- Stated task
Write out every line of the material below, word for word and in the same order.

- Records shown
>>>>>

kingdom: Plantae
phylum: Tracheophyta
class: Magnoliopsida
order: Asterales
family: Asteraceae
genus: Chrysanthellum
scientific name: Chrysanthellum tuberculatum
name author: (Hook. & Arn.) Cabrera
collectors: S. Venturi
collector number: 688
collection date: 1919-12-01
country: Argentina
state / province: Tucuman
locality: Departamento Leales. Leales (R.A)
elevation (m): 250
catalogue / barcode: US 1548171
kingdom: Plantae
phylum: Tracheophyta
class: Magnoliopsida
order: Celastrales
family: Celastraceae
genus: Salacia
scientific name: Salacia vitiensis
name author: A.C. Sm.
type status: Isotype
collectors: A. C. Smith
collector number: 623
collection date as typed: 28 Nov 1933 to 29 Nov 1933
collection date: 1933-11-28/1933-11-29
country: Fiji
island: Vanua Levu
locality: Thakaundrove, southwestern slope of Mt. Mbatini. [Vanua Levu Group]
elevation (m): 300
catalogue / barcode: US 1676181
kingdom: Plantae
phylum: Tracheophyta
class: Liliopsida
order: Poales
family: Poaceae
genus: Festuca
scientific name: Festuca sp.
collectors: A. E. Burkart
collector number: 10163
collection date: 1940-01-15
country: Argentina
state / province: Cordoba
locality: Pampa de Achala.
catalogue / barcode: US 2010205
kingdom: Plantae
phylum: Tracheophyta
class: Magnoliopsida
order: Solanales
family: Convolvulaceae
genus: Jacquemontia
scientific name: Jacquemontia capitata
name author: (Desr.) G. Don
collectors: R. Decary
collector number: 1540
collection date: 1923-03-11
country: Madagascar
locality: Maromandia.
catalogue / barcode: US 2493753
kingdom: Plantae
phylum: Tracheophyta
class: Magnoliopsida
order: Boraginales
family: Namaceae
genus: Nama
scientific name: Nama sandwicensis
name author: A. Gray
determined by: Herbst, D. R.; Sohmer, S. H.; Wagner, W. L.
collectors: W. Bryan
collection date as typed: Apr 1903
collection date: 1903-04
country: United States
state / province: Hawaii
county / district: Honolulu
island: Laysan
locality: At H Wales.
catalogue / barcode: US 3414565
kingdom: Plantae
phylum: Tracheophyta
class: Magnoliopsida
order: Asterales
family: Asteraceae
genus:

<<<<<

- Solution
kingdom: Plantae
phylum: Tracheophyta
class: Magnoliopsida
order: Asterales
family: Asteraceae
genus: Chrysanthellum
scientific name: Chrysanthellum tuberculatum
name author: (Hook. & Arn.) Cabrera
collectors: S. Venturi
collector number: 688
collection date: 1919-12-01
country: Argentina
state / province: Tucuman
locality: Departamento Leales. Leales (R.A)
elevation (m): 250
catalogue / barcode: US 1548171
kingdom: Plantae
phylum: Tracheophyta
class: Magnoliopsida
order: Celastrales
family: Celastraceae
genus: Salacia
scientific name: Salacia vitiensis
name author: A.C. Sm.
type status: Isotype
collectors: A. C. Smith
collector number: 623
collection date as typed: 28 Nov 1933 to 29 Nov 1933
collection date: 1933-11-28/1933-11-29
country: Fiji
island: Vanua Levu
locality: Thakaundrove, southwestern slope of Mt. Mbatini. [Vanua Levu Group]
elevation (m): 300
catalogue / barcode: US 1676181
kingdom: Plantae
phylum: Tracheophyta
class: Liliopsida
order: Poales
family: Poaceae
genus: Festuca
scientific name: Festuca sp.
collectors: A. E. Burkart
collector number: 10163
collection date: 1940-01-15
country: Argentina
state / province: Cordoba
locality: Pampa de Achala.
catalogue / barcode: US 2010205
kingdom: Plantae
phylum: Tracheophyta
class: Magnoliopsida
order: Solanales
family: Convolvulaceae
genus: Jacquemontia
scientific name: Jacquemontia capitata
name author: (Desr.) G. Don
collectors: R. Decary
collector number: 1540
collection date: 1923-03-11
country: Madagascar
locality: Maromandia.
catalogue / barcode: US 2493753
kingdom: Plantae
phylum: Tracheophyta
class: Magnoliopsida
order: Boraginales
family: Namaceae
genus: Nama
scientific name: Nama sandwicensis
name author: A. Gray
determined by: Herbst, D. R.; Sohmer, S. H.; Wagner, W. L.
collectors: W. Bryan
collection date as typed: Apr 1903
collection date: 1903-04
country: United States
state / province: Hawaii
county / district: Honolulu
island: Laysan
locality: At H Wales.
catalogue / barcode: US 3414565
kingdom: Plantae
phylum: Tracheophyta
class: Magnoliopsida
order: Asterales
family: Asteraceae
genus:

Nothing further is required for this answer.